● WORK TASK A
Extract the records from their first line through the line containing "SOCIEDAD LIMITADA.", inclusive, and repeat these lines exactly.

● TEXT EXCERPT
[PD] sequencer app for osx

Luke Iannini lukexipd at gmail.com
Sun Aug 10 09:23:10 CEST 2008


Haha, well, perhaps I was overoptimistic about the state of the
sequencer.  There seem to be some bugs in it that I "fixed" already
rearing their heads... I haven't touched it in long enough that I
can't fix them deftly so here it is anyways.  Perhaps you can still
get the idea.

Also, this is a bit like showing you my time machine... it's got a lot
of work inside it so it comes with a nice library of 40 or so
supporting abstractions : ).  The sequencer itself is
[sft.structhausen] and a working model using Phil Stone's
[polywavesynth] is in [STRUCTHAUSEN].

Click the big "OPEN" button to open the piano roll.  Inside
[sft.structhausen] you'll find [pd keycommands] which give a few
shortcuts.  For troubleshooting, one you may need often is "shift-s"
to re-sort the notes and "shift-z" to fix up Z-ordering.  You can
either click the "record" button to record notes (I included a
computer-keyboard to piano-keyboard), or, there's always a single note
in the lower-left of the piano roll you can "clone" by option-dragging
(and then you'll experience the annoying mouse-drag behavior).  The
"prefs" button on the GOP will let you switch on drag-modifiable
velocity displays for each note.  You can delete notes by holding
option and hovering over the lower-left corner of a note until you see
the "X".

Anyway, everything I said is in there in some form or another, and
I'll keep you up to date as I get it to a more usable state.

Best
Luke

On Sat, Aug 9, 2008 at 5:26 PM, Luke Iannini <lukexipd at gmail.com> wrote:
> Yo Damien,
> I've been working on exactly that for the past few months using Pd's
> venerable data structures.  It has quantization, a piano underlay,
> draggable notes, draggable lengths, draggable velocity, zooming X & Y,
> draggable looping, the whole bit (layers coming soon, but you can of
> course run many of them side by side; I'm working on a synchronization
> system since running multiple instances makes it more fun to do
> polyrhythms).  Thanks to some wonderful shortcuts Miller built in to
> DS arrays, you can add and remove notes (and even shift groups of
> notes) really easily.

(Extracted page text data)
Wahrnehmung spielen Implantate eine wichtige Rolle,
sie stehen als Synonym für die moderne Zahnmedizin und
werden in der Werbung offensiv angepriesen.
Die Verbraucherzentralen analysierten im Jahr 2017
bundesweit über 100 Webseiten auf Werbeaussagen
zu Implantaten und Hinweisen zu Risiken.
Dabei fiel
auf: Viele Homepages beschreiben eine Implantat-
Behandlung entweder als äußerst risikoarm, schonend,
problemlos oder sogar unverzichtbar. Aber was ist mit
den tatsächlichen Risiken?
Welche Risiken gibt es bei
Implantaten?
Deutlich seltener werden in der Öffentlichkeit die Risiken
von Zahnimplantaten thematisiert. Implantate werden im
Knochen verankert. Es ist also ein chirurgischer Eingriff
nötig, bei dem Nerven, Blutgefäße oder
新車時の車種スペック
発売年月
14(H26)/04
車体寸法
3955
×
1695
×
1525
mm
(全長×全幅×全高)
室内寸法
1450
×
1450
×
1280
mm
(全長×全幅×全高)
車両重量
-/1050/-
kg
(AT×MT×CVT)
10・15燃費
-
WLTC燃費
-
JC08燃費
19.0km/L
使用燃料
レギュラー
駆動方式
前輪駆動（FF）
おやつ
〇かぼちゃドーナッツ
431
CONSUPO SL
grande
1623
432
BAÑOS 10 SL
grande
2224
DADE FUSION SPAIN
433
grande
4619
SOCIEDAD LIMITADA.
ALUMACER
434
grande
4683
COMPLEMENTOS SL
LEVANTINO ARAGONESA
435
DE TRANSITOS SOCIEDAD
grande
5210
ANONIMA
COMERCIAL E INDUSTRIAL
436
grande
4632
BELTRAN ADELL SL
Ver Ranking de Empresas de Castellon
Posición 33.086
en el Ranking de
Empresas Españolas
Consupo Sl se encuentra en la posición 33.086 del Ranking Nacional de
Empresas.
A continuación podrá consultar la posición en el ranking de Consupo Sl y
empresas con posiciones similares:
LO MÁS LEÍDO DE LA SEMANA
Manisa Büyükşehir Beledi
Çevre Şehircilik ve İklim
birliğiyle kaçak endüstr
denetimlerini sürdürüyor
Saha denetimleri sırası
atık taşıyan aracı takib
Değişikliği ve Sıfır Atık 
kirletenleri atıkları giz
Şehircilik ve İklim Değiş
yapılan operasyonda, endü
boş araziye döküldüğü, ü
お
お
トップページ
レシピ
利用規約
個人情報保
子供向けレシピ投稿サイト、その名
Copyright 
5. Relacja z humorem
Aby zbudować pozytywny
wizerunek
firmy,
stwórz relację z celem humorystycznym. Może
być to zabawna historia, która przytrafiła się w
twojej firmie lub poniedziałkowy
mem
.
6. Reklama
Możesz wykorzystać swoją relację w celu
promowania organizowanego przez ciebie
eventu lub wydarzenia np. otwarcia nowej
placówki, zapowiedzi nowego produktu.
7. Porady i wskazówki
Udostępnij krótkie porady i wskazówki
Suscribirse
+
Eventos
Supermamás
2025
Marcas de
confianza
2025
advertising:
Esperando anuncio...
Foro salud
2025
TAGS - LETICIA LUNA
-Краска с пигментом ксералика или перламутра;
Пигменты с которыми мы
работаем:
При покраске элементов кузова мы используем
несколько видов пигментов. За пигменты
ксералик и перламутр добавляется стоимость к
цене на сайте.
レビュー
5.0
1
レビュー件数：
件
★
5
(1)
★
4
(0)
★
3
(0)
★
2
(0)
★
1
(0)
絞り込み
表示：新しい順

● WORK TASK B
For each statement below, state whether it agrees with the sequencer message, and support each answer with the deciding words from that message, quoted exactly: (i) The sequencer comes with a library of about 40 supporting abstractions. (ii) Pressing "shift-z" re-sorts the notes. (iii) A note can be deleted by holding option and hovering over its lower-left corner.

● WRITTEN RESPONSE A
Wahrnehmung spielen Implantate eine wichtige Rolle,
sie stehen als Synonym für die moderne Zahnmedizin und
werden in der Werbung offensiv angepriesen.
Die Verbraucherzentralen analysierten im Jahr 2017
bundesweit über 100 Webseiten auf Werbeaussagen
zu Implantaten und Hinweisen zu Risiken.
Dabei fiel
auf: Viele Homepages beschreiben eine Implantat-
Behandlung entweder als äußerst risikoarm, schonend,
problemlos oder sogar unverzichtbar. Aber was ist mit
den tatsächlichen Risiken?
Welche Risiken gibt es bei
Implantaten?
Deutlich seltener werden in der Öffentlichkeit die Risiken
von Zahnimplantaten thematisiert. Implantate werden im
Knochen verankert. Es ist also ein chirurgischer Eingriff
nötig, bei dem Nerven, Blutgefäße oder
新車時の車種スペック
発売年月
14(H26)/04
車体寸法
3955
×
1695
×
1525
mm
(全長×全幅×全高)
室内寸法
1450
×
1450
×
1280
mm
(全長×全幅×全高)
車両重量
-/1050/-
kg
(AT×MT×CVT)
10・15燃費
-
WLTC燃費
-
JC08燃費
19.0km/L
使用燃料
レギュラー
駆動方式
前輪駆動（FF）
おやつ
〇かぼちゃドーナッツ
431
CONSUPO SL
grande
1623
432
BAÑOS 10 SL
grande
2224
DADE FUSION SPAIN
433
grande
4619
SOCIEDAD LIMITADA.

● WRITTEN RESPONSE B
(i) Yes: "it comes with a nice library of 40 or so supporting abstractions"
(ii) No: "shift-s" to re-sort the notes and "shift-z" to fix up Z-ordering
(iii) Yes: "You can delete notes by holding option and hovering over the lower-left corner of a note until you see the "X"."